**Work item A**
List every person mentioned by name in the article on Qassam rocket fire below.

**Text**
They have been targeting the nearby cities of Sderot and Ashkelon on a daily basis, especially since the Strip was evacuated by Israel's settlers and soldiers 15 months ago.

Internal Security Minister Avi Dichter, a former chief of the local equivalent of the FBI, said 1,000 Qassams were launched since the unilateral withdrawal. Military reprisals, which escalated since the abduction of Cpl. Gil'ad Shalit, June 25, 2006, from an outpost on this side of the armistice line, have failed to deter the gun crews.  The counter-attacks culminated in the useless takeover and concurrent destruction of Beit Hanoun because Qassams were fired from there. 

Immediately after the Israeli task force's pullout the Qassams were flying again.  This prompted anImage artillery barrage one of whose shells missed the launch site and smashed into a residential area.  The unintentional death toll was 19 innocent men, women and children.  

This tragic fiasco occurred in the context of the government's dubious and dangerous policy of pin-point targeting: airborne assassinations of persons suspected of involvement in the development, manufacture and firing of Qassams.  

Prime Minister Ehud Olmert and his coalition cabinet should study the British response to the Germans' so-called "buzz bombs," which not only caused death and heavy damage, but also threatened to distract the Royal Air Force to such an extent that it might not have been able to provide sufficient cover for the Allied troops who landed in Normandy, June 6, 1944.

He should read what his wartime British counterpart, Sir Winston S. Churchill, wrote about this weapon:  "The blind, impersonal nature of the missile made the individual on the ground feel helpless.  There was little that he could do, no enemy that he could see shot  down."  These words apply as much to the residents of Sderot and Ashkelon now as they did to the war-weary Londoners.

 Unlike Olmert, Churchill decided to deliver a knock-out blow to the Nazis' unmanned missile capability by bombing the secret bastion at Peenemunde on the Baltic Sea from which they came.  "We must attack it on the heaviest possible scale as soon as conditions are suitable," he said at the marathon deliberations that preceded the RAF raid, Aug. 17, 1943."  This entailed the dispatch of 600 planes which bombed from 6,000 feet -- half the normal altitude for airborne attacks.  

There was a mishap there and then too, one that dwarfs the Israeli artillery system's failure at Beit Hanoun.  One wave of aircraft assigned to striking the rocket research center near Peenemunde flew too far south and hit a camp for forced laborers.  This cost the lives of 732 Polish, Russian, French and other nationals enslaved by the Third Reich.

There was no subsequent media alarm and no uproar in the UN Security Council.  The latter did not exist then.  Israel's leaders are facing some difficult decisions about the menace posed by the free reign enjoyed by a fanatical minority of extremists operating in the Gaza Strip at the behest of handlers sheltered in Damascus, Syria.

**Records**
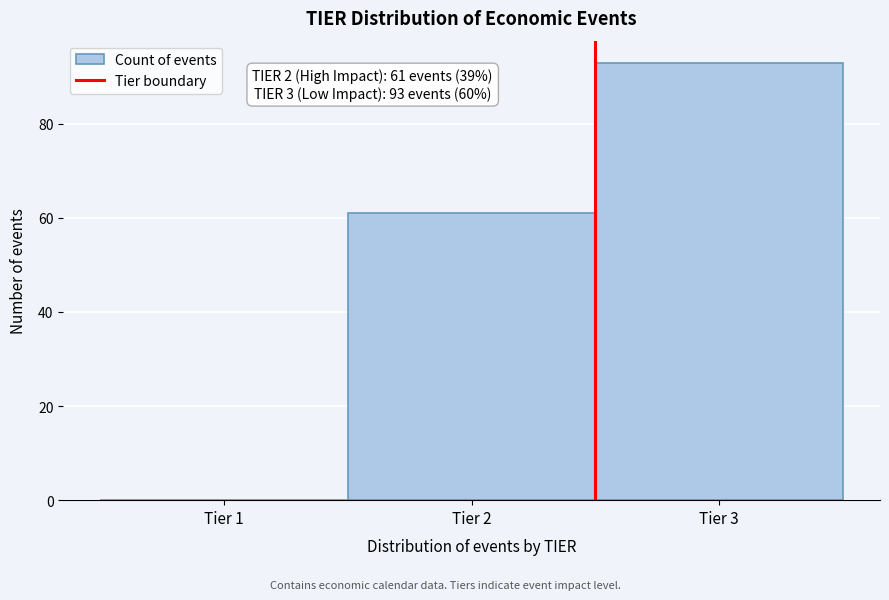

Over which range of the x-axis is the bar tallest?

2.5 to 3.5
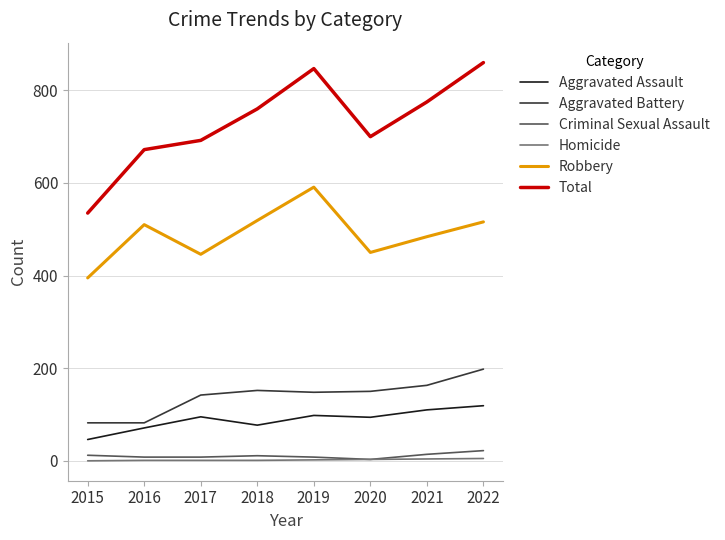

True or false: Aggravated Assault and Aggravated Battery cross at least once.

False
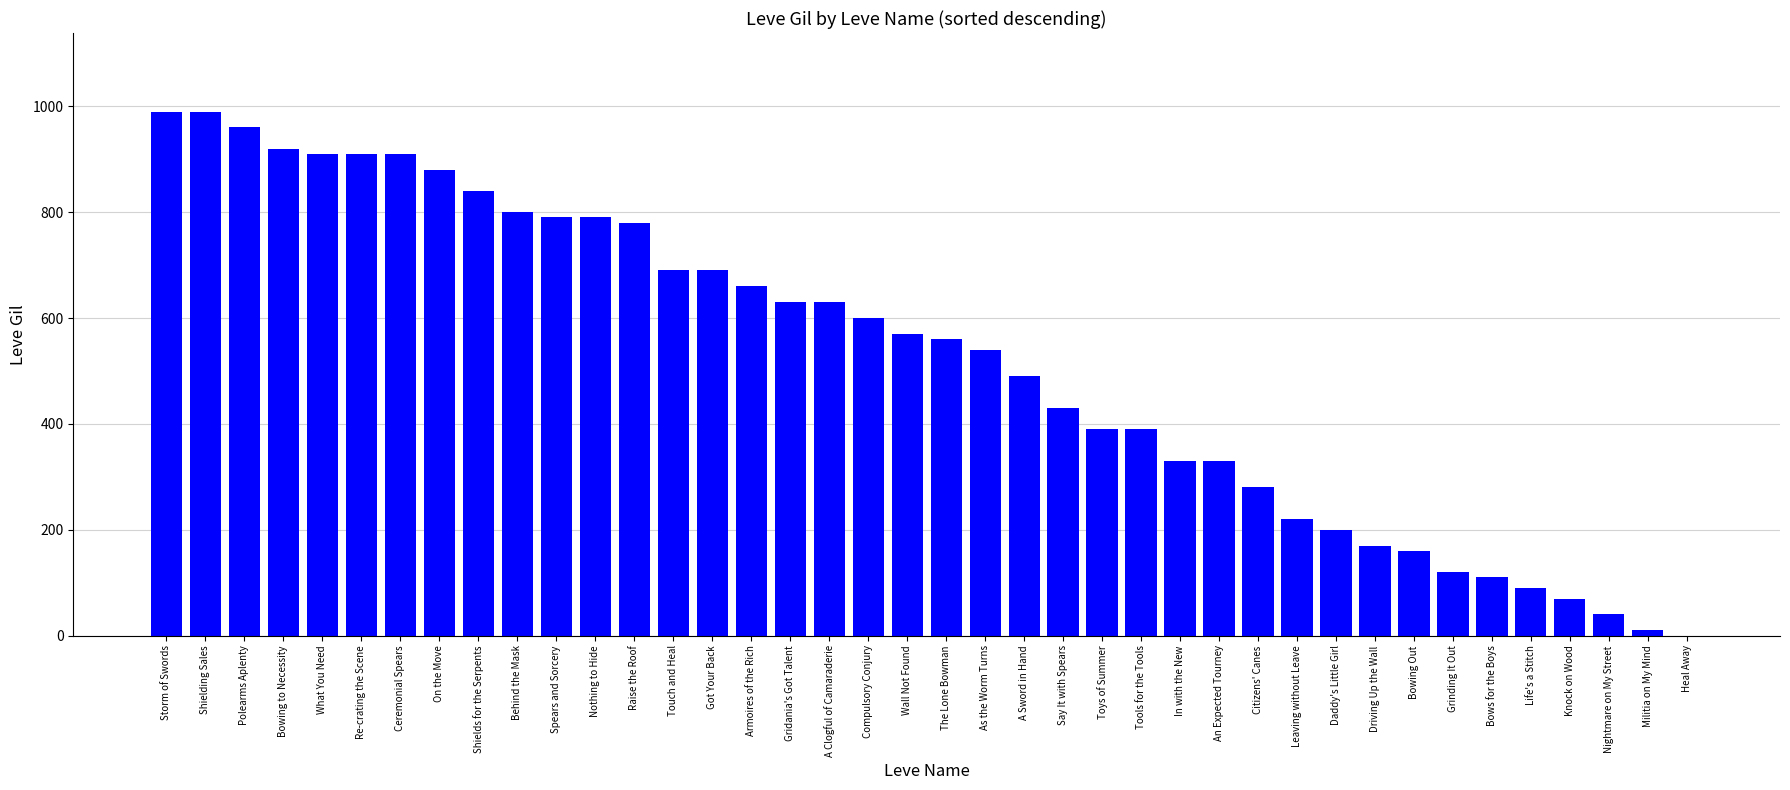

What is the maximum value shown in the chart?

990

**Work item B**
Write out all three chart records above exactly as they appear, omitting the pictures.

**Task result A**
Avi Dichter
Gil'ad Shalit
Ehud Olmert
Winston S. Churchill

**Task result B**
Over which range of the x-axis is the bar tallest?

2.5 to 3.5

True or false: Aggravated Assault and Aggravated Battery cross at least once.

False

What is the maximum value shown in the chart?

990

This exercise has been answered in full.